ANYWAY, Anna- are you sure your medications aren't working? Addicts seem to want/expect to feel good all of the time. That's not possible. If you look at your life right now- no social life, no career, no independence, still taking opiates but less of them than usual- what is there to feel good about? There is no magic pill that's going to make you wake up in the shitty life you've created and be happy about it. There's no magic combo of meds that's going to make everything all better. You actually need to do some work yourself, just like everybody else. I'm getting Gledwood-like with my rambling post here, but this is my point: If your medications and brain are functioning normally, then you should feel awful. Because your life sucks. The question is what are you going to do about it?

Anonymous said...

There's definitely SOMETHING weird with this story. Three days ago, Anna's mom posted on FB that her first day on the new job went well. If the stuff about the test is 100% true, why was her mom working before she took the entry test?

What a strange, pitiful family.

bugerlugs63 said...

to anon 1 & 2, check out her mums facebook wall Elizabeth Erin Young.

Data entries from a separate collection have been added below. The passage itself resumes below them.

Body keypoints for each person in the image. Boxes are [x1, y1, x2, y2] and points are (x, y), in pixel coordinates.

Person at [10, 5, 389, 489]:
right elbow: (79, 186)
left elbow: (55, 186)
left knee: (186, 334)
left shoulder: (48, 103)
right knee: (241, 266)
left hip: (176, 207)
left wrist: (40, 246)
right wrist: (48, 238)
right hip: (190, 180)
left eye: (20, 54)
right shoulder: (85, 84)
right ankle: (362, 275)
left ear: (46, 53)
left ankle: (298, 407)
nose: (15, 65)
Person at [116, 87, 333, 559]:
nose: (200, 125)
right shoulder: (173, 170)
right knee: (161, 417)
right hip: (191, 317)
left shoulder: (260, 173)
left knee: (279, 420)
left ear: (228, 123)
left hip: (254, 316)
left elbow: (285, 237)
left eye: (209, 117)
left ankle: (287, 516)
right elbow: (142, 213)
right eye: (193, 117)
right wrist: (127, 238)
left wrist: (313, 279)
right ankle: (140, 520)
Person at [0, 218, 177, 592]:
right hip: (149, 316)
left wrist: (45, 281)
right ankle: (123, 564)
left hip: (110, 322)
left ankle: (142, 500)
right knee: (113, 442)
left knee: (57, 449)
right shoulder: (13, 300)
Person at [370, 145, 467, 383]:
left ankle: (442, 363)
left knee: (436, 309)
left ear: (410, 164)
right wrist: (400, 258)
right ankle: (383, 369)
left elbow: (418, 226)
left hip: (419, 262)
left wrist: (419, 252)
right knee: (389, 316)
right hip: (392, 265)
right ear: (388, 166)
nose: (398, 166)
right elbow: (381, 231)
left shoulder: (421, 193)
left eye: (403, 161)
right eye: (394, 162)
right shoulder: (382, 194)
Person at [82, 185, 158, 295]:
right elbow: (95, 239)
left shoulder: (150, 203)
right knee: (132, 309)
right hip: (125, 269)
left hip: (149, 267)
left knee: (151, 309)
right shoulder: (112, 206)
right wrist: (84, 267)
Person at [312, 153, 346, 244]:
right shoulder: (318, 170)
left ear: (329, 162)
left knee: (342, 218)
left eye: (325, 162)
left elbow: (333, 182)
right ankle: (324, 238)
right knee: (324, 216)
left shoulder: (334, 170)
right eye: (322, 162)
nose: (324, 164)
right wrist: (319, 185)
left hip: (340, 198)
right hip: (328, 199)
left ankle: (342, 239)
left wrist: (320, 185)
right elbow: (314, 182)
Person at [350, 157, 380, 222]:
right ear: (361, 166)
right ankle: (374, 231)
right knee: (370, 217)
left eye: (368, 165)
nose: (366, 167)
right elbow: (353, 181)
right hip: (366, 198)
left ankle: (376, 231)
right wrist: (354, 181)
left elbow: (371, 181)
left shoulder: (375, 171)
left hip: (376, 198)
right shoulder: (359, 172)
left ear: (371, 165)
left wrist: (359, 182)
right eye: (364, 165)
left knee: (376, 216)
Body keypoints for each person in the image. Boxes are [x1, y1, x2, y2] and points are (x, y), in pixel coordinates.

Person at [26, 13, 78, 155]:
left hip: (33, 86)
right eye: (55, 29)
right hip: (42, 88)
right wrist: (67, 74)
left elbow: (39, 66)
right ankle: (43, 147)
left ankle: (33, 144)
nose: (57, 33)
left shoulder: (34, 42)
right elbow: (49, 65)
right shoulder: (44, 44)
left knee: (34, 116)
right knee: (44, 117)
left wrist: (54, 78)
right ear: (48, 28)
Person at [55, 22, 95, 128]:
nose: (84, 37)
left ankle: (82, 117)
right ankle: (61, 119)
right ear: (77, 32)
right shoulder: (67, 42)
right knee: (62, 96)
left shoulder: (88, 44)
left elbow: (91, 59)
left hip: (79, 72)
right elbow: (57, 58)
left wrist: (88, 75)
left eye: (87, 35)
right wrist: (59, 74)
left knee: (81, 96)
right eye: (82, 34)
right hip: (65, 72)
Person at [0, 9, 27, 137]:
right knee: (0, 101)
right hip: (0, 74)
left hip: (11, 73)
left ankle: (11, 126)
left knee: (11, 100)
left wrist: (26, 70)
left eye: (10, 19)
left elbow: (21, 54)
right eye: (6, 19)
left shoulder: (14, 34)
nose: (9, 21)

It appears they did go there and she worked on wednesday . . .maybe on trial period?? or had to do tests as well as work, with the view to moving in to appartment on saturday (think the appt went with the job). presume her mother was so sure of herself getting the job that they all went along ready to move in. . .
Then after wednesday she goes silent . . .so maybe . .just maybe . .its true!! Anon; looks like you might have to buy 100 of her books :-)
Anna, think its a pity it dint work out as it might have been just what you needed. Could you not apply for a job away from your parents (maybe with accommodation)and make a whole new start alone? I know it would be a massive move but I dont think you would regret it. leave the past behind & start again? it is possible and all your readers would follow and encourage you? go on . . .I dare you :-
)di

Gledwood said...

next time you see that shrink you should ask about getting your meds tweaked or changed; i would

Anonymous said...

Why did you put in the part about it being a "critical thinking" test? That seems like an underhanded insult to the person who's supporting you.

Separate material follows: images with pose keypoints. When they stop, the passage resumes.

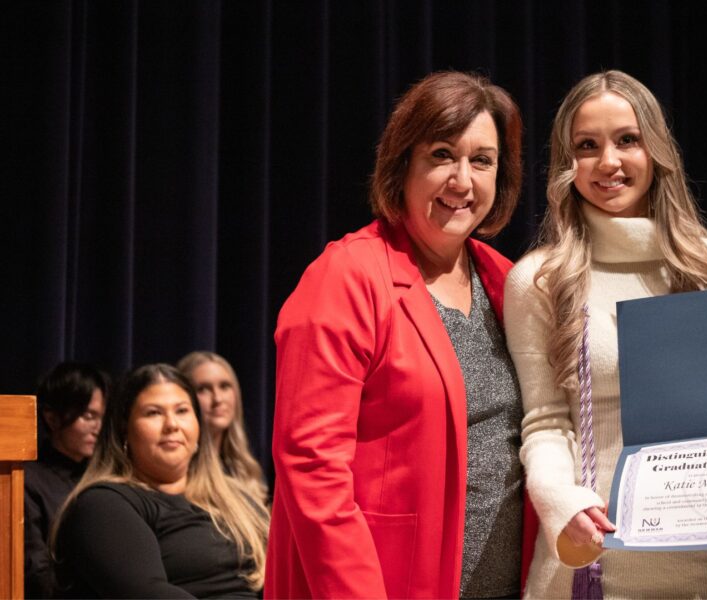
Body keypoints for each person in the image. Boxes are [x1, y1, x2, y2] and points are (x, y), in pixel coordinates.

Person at [503, 69, 707, 599]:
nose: (608, 162)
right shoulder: (539, 280)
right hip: (589, 563)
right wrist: (563, 502)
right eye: (587, 145)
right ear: (566, 164)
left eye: (627, 140)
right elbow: (544, 422)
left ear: (655, 149)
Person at [267, 71, 531, 599]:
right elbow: (313, 467)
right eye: (441, 155)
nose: (463, 180)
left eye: (482, 161)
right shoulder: (345, 277)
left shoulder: (509, 282)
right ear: (403, 164)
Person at [50, 364, 269, 598]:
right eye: (153, 413)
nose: (172, 425)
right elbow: (149, 593)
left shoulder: (236, 498)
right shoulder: (102, 505)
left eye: (182, 411)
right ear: (124, 429)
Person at [24, 362, 108, 599]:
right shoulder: (28, 480)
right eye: (88, 416)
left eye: (101, 417)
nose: (98, 428)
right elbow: (36, 571)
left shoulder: (102, 475)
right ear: (52, 418)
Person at [176, 351, 268, 504]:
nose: (217, 399)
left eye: (224, 386)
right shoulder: (177, 473)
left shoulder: (246, 469)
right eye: (203, 389)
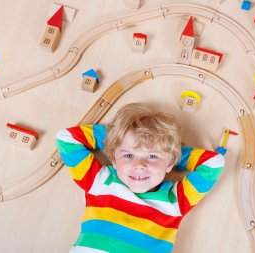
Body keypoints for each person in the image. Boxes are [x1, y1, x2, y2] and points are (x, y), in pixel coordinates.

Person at [56, 103, 225, 253]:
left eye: (151, 156)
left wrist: (170, 154)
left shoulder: (175, 202)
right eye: (128, 155)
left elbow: (214, 162)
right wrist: (117, 138)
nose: (139, 165)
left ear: (171, 162)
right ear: (114, 159)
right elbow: (66, 138)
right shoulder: (100, 182)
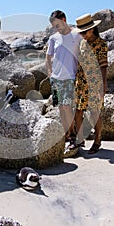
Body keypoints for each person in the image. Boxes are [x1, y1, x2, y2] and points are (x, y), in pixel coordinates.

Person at [72, 13, 108, 154]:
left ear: (92, 29)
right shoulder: (82, 43)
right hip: (80, 82)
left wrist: (103, 85)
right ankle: (80, 139)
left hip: (94, 82)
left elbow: (104, 66)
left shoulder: (101, 44)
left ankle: (98, 140)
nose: (82, 35)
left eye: (84, 32)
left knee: (94, 112)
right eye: (80, 32)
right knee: (78, 111)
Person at [45, 10, 81, 147]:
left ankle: (72, 136)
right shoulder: (53, 38)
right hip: (55, 79)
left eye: (57, 25)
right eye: (54, 26)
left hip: (70, 77)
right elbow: (48, 57)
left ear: (64, 20)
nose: (56, 28)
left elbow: (83, 54)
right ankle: (67, 134)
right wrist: (50, 73)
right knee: (60, 108)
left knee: (67, 107)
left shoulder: (77, 35)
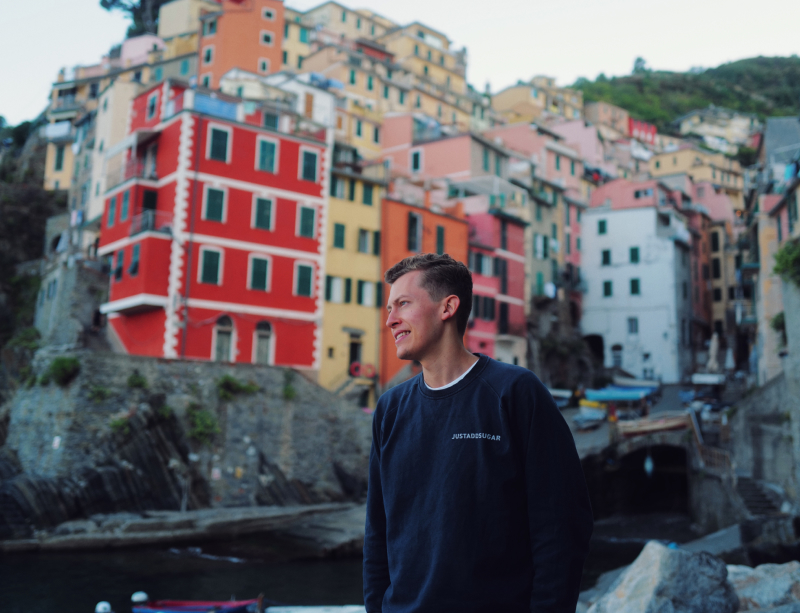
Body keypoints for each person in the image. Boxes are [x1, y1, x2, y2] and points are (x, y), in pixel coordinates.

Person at [364, 253, 593, 613]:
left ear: (447, 307)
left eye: (403, 305)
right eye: (389, 308)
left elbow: (562, 526)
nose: (390, 320)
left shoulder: (516, 393)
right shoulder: (389, 410)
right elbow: (377, 531)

Your book isn't selling because you published it via a vanity press where you had to pay them to print it. Had you gone the traditional publishing route (i.e. literary agents, editors, publishing houses, etc.), you may have had more success as an author. If you put all that free time of yours to use and start reading and keeping up with a few publishing blogs, you will learn this sort of stuff and potentially be more successful with your next book.

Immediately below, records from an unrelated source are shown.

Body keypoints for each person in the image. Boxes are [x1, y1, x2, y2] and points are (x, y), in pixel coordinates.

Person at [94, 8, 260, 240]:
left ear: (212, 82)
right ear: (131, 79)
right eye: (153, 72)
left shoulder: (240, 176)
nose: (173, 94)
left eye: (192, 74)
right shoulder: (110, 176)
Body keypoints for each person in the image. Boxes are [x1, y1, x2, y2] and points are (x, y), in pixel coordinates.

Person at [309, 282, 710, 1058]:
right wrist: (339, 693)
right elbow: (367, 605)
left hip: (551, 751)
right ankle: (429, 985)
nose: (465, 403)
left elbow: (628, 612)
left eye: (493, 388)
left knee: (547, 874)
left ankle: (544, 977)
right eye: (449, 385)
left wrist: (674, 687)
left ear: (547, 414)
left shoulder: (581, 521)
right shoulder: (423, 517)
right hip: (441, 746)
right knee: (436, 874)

Being an author is not like shooting up. It's not supposed to be an instant, easy thing. It takes a lot of discipline, knowledge about how the industry works, and years upon years of rejection and failure. You don't get to just fork over six hundred bucks and be a Times best seller, let alone actually call yourself an "author." I'm sorry to sound harsh, but your lamenting about how you're going to kill yourself because your book isn't selling is a bit sickening to anyone who devotes themselves to trying to make it in the literary world.